There are further execution options and commands to control which transitions are taken (to take some kinds of transition eagerly, to focus on a single thread or instruction, and to insert breakpoints and watchpoints), and display and graph options to control what is output. For interactive exploration, one usually wants to make some transition kinds eager.
The tool also supports search, of complete random executions and exhaustive search (the latter may be performance-limited in the web version).
Many things can be done either with menus or by typing commands into the console. The full console command help is below.
For ARM, POWER, and RISC-V, the models include essentially all the integer non-vector user-mode instructions, with instruction semantics based on or derived from the vendor pseudocode. They include mixed-size behaviour; ARM release/acquires and exclusives, isb
, dmb sy
, dmb ld
, and dmb st
; and POWER load-reserve/store-conditional, sync
, lwsync
, and isync
. They do not cover load-store pair/multiple, read-modify-writes, exceptions, interrupts, floating-point, vector instructions, MMU aspects, or self-modifying code.
--js-flags="--harmony-tailcalls"
, which enables experimental tail call optimisation.ISA Semantics for ARMv8-A, RISC-V, and CHERI-MIPS. Alasdair Armstrong, Thomas Bauereiss, Brian Campbell, Alastair Reid, Kathryn E. Gray, Robert M. Norton, Prashanth Mundkur, Mark Wassell, Jon French, Christopher Pulte, Shaked Flur, Ian Stark, Neel Krishnaswami, and Peter Sewell. In POPL 2019, Proc. ACM Program. Lang. 3, POPL, Article 71
Simplifying ARM Concurrency: Multicopy-atomic Axiomatic and Operational Models for ARMv8. Christopher Pulte, Shaked Flur, Will Deacon, Jon French, Susmit Sarkar, Peter Sewell. In POPL 2018. Further details.
The Sail instruction-set semantics specification language. Kathryn E. Gray, Peter Sewell, Christopher Pulte, Shaked Flur, Robert Norton-Wright. March 2017.
Mixed-size concurrency: ARM, POWER, C/C++11, and SC. Shaked Flur, Susmit Sarkar, Christopher Pulte, Kyndylan Nienhuis, Luc Maranget, Kathryn E. Gray, Ali Sezgin, Mark Batty, and Peter Sewell. In POPL 2017. (more details)
The missing link: explaining ELF static linking, semantically. Stephen Kell, Dominic P. Mulligan, and Peter Sewell. In OOPSLA 2016.
Modelling the ARMv8 Architecture, Operationally: Concurrency and ISA. Shaked Flur, Kathryn E. Gray, Christopher Pulte, Susmit Sarkar, Ali Sezgin, Luc Maranget, Will Deacon, Peter Sewell. In POPL 2016. (more details).
An integrated concurrency and core-ISA architectural envelope definition, and test oracle, for IBM POWER multiprocessors.

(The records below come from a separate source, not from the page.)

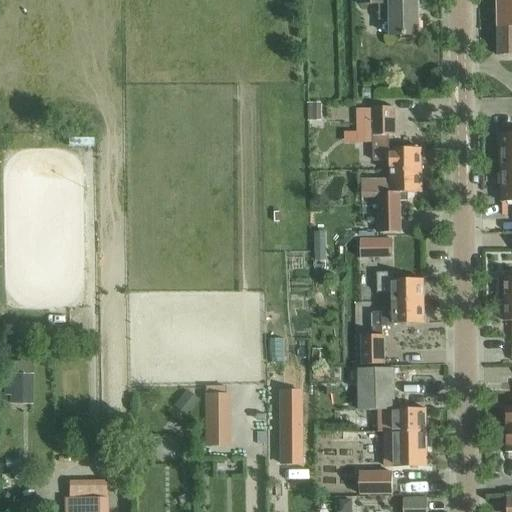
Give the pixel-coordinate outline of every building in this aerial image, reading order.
[(385,0),(357,0),(357,4),(379,4),(379,20),(390,20),(390,36),(419,36),(419,2),(385,3),(385,0)] [(511,0),(508,0),(498,0),(498,29),(511,28),(511,0)] [(511,28),(498,29),(499,56),(511,56),(511,28)] [(502,109),(500,85),(484,86),(486,110),(502,109)] [(325,89),(310,88),(310,108),(324,108),(325,89)] [(373,110),(357,110),(357,144),(374,144),(374,162),(389,162),(389,171),(422,171),(422,149),(392,150),(392,136),(395,136),(394,108),(373,109),(373,110)] [(511,168),(511,134),(500,135),(501,169),(511,168)] [(511,168),(501,169),(501,191),(502,203),(511,202),(511,168)] [(401,235),(400,194),(422,194),(422,171),(389,171),(389,181),(361,181),(362,214),(367,214),(367,228),(378,228),(378,235),(401,235)] [(391,239),(360,240),(361,258),(391,257),(391,239)] [(326,248),(315,248),(315,261),(326,261),(326,248)] [(391,293),(391,302),(423,301),(423,280),(392,280),(392,274),(377,274),(377,293),(391,293)] [(511,277),(503,278),(503,300),(511,300),(511,277)] [(511,300),(503,300),(503,322),(511,322),(511,300)] [(362,365),(384,365),(383,336),(382,336),(382,327),(393,327),(393,325),(424,324),(423,301),(391,302),(392,312),(380,313),(371,313),(372,336),(361,337),(362,365)] [(393,369),(358,370),(359,411),(379,411),(379,431),(385,431),(394,431),(425,431),(425,410),(394,411),(393,369)] [(32,376),(3,376),(3,398),(9,398),(9,406),(32,406),(32,376)] [(300,391),(280,392),(281,462),(301,462),(300,391)] [(186,392),(176,404),(188,413),(198,402),(186,392)] [(225,396),(204,396),(205,447),(225,447),(225,396)] [(350,399),(337,399),(337,412),(350,411),(350,399)] [(180,440),(180,421),(154,422),(155,441),(180,440)] [(394,431),(385,431),(386,467),(426,466),(426,454),(425,431),(394,431)] [(391,470),(361,470),(361,494),(392,494),(391,470)] [(63,511),(105,511),(105,485),(75,485),(75,498),(63,498),(63,511)] [(338,499),(337,511),(347,511),(351,509),(351,500),(338,499)] [(427,511),(427,499),(402,499),(402,511),(427,511)]
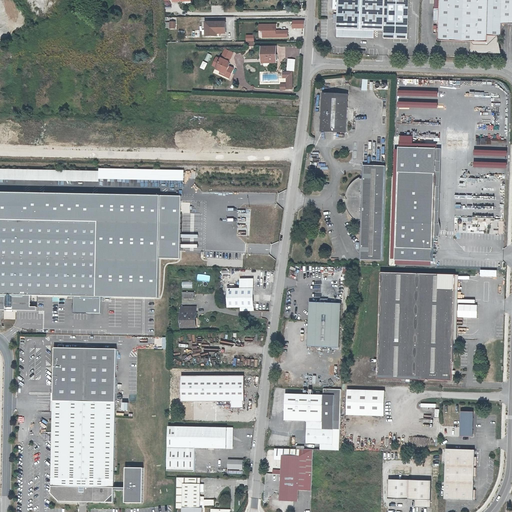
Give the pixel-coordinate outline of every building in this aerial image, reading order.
[(36,0),(40,12),(48,10),(45,0),(36,0)] [(56,0),(47,0),(50,8),(58,6),(56,0)] [(332,0),(333,10),(337,10),(336,37),(371,38),(374,38),(374,31),(384,32),(383,38),(385,39),(400,39),(407,39),(407,0),(332,0)] [(504,0),(439,0),(438,40),(474,43),(474,53),(504,55),(498,36),(504,36),(504,24),(504,0)] [(222,33),(228,33),(228,22),(207,23),(208,37),(221,37),(221,33),(222,33)] [(288,37),(288,33),(277,33),(277,31),(277,25),(260,25),(260,31),(264,31),(264,37),(288,37)] [(148,26),(134,26),(136,54),(146,54),(145,30),(149,30),(148,26)] [(115,55),(115,35),(101,36),(101,40),(97,40),(97,55),(115,55)] [(279,64),(279,47),(263,48),(263,64),(279,64)] [(213,66),(217,68),(216,70),(221,72),(220,74),(231,80),(236,69),(232,67),(231,62),(235,53),(226,48),(221,59),(217,57),(213,66)] [(294,72),(284,72),(284,78),(288,78),(287,89),(294,89),(294,72)] [(328,95),(322,95),(320,132),(324,132),(345,133),(346,96),(328,95)] [(438,151),(402,150),(397,261),(434,263),(438,151)] [(385,167),(363,166),(362,179),(360,179),(359,179),(357,180),(354,182),(351,185),(348,190),(346,195),(346,197),(346,200),(346,203),(347,208),(348,212),(351,216),(354,220),(358,223),(359,222),(361,222),(360,261),(383,261),(385,167)] [(0,169),(0,179),(100,182),(100,171),(0,169)] [(0,294),(34,294),(77,296),(77,312),(103,313),(103,296),(155,297),(160,297),(161,257),(182,258),(183,196),(0,191),(0,294)] [(502,232),(502,219),(471,218),(471,232),(502,232)] [(381,377),(454,380),(458,275),(385,272),(381,377)] [(241,279),(242,287),(229,288),(229,307),(241,307),(255,307),(255,279),(241,279)] [(34,294),(0,294),(0,310),(16,311),(39,311),(39,308),(34,307),(34,294)] [(340,303),(308,302),(307,320),(306,346),(338,347),(339,321),(340,303)] [(198,328),(198,307),(182,307),(182,328),(198,328)] [(56,348),(55,400),(118,402),(119,350),(56,348)] [(183,376),(183,402),(233,401),(233,407),(245,407),(245,401),(246,401),(246,376),(208,375),(183,376)] [(341,389),(323,389),(323,394),(319,394),(319,391),(315,391),(315,394),(285,394),(284,420),(307,420),(306,443),(320,443),(319,450),(328,450),(339,450),(339,429),(340,390),(341,389)] [(350,390),(349,415),(386,416),(387,391),(350,390)] [(53,493),(59,500),(59,501),(107,502),(107,501),(113,494),(114,494),(115,490),(127,490),(127,503),(145,503),(145,469),(128,468),(127,488),(115,488),(118,402),(55,400),(53,442),(52,493),(53,493)] [(476,412),(463,411),(463,437),(476,437),(476,412)] [(170,426),(170,455),(169,470),(197,471),(197,447),(234,448),(235,428),(170,426)] [(313,450),(274,448),(274,457),(282,457),(280,499),(297,500),(297,490),(311,490),(313,450)] [(447,499),(476,500),(478,450),(449,449),(447,499)] [(202,478),(178,478),(178,508),(184,508),(202,508),(202,497),(202,492),(202,484),(202,478)] [(431,481),(388,479),(388,498),(415,500),(414,507),(430,508),(431,481)] [(205,497),(202,497),(202,508),(204,508),(204,506),(215,506),(215,500),(205,500),(205,497)]
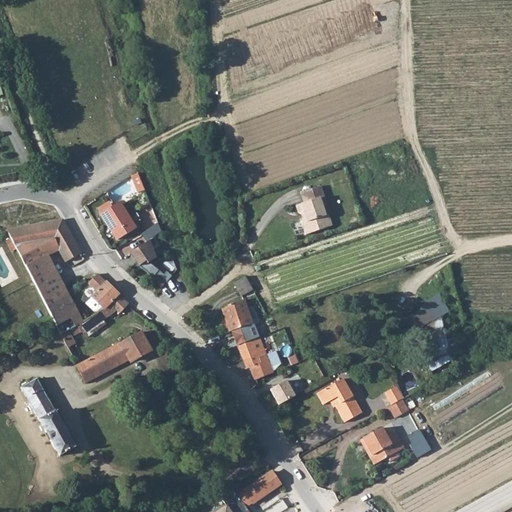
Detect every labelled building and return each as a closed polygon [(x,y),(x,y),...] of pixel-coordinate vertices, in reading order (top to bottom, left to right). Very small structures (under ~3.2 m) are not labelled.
[(136,170),(128,175),(136,193),(144,189),(136,170)] [(302,220),(307,233),(327,227),(323,216),(327,214),(324,205),(328,204),(322,185),(306,190),(310,200),(305,202),(297,205),(299,211),(302,213),(305,212),(307,216),(304,217),(302,220)] [(306,190),(302,192),(305,202),(310,200),(306,190)] [(97,209),(100,214),(111,208),(107,203),(97,209)] [(111,208),(100,214),(117,241),(134,231),(118,203),(111,208)] [(327,214),(323,216),(327,227),(333,224),(330,213),(327,214)] [(62,221),(7,231),(25,266),(49,256),(61,251),(67,262),(82,254),(62,221)] [(158,286),(172,278),(163,264),(165,262),(152,239),(131,252),(140,267),(145,264),(158,286)] [(49,256),(25,266),(43,299),(65,288),(49,256)] [(90,282),(89,282),(93,287),(89,291),(93,295),(93,298),(105,309),(109,305),(116,310),(119,314),(129,304),(119,295),(120,294),(107,282),(106,283),(97,275),(95,276),(90,282)] [(242,296),(254,290),(248,276),(235,282),(242,296)] [(65,288),(43,299),(55,323),(60,334),(68,330),(77,325),(83,322),(65,288)] [(407,313),(434,370),(456,359),(454,355),(464,350),(454,328),(448,331),(441,316),(450,312),(443,296),(407,313)] [(223,310),(232,333),(253,324),(254,324),(244,298),(228,305),(229,307),(223,310)] [(103,311),(98,314),(103,320),(116,310),(109,305),(105,309),(103,311)] [(83,322),(77,325),(87,337),(106,324),(103,320),(98,314),(83,322)] [(253,324),(232,333),(238,346),(259,338),(253,324)] [(68,330),(60,334),(67,347),(74,343),(68,330)] [(141,332),(77,366),(85,382),(129,359),(130,361),(151,350),(141,332)] [(259,338),(238,346),(247,368),(250,367),(252,371),(251,372),(255,379),(272,372),(269,365),(259,338)] [(34,411),(60,455),(76,446),(36,379),(21,388),(34,411)] [(345,380),(318,395),(324,405),(332,401),(345,424),(363,413),(345,380)] [(288,382),(272,391),(281,406),(297,397),(288,382)] [(396,402),(397,404),(399,402),(405,399),(398,385),(385,394),(391,405),(396,402)] [(397,404),(386,410),(393,422),(407,415),(399,402),(397,404)] [(421,429),(408,436),(420,457),(432,449),(421,429)] [(380,430),(358,442),(372,468),(402,452),(393,435),(384,439),(380,430)] [(271,472),(238,494),(243,501),(248,498),(252,504),(280,485),(271,472)]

Kathryn E. Gray, Gabriel Kerneis, Dominic Mulligan, Christopher Pulte, Susmit Sarkar, Peter Sewell. In MICRO-48, 2015.
A Tutorial Introduction to the ARM and POWER Relaxed Memory Models. Luc Maranget, Susmit Sarkar, and Peter Sewell. Draft.
Synchronising C/C++ and POWER. Susmit Sarkar, Kayvan Memarian, Scott Owens, Mark Batty, Peter Sewell, Luc Maranget, Jade Alglave, Derek Williams. In PLDI 2012. (more details)
Understanding POWER Multiprocessors. Susmit Sarkar, Peter Sewell, Jade Alglave, Luc Maranget, Derek Williams. In PLDI 2011. (more details)
The concurrency models are by Shaked Flur (Cambridge), Christopher Pulte (Cambridge), Susmit Sarkar (St. Andrews), and Peter Sewell (Cambridge), with contributions from Linden Ralph (Cambridge) for the x86 model. They build on extensive discussion with Will Deacon (ARM), Richard Grisenthwaite (ARM), Derek Williams (IBM), and on experimental testing done jointly with Luc Maranget (INRIA Paris).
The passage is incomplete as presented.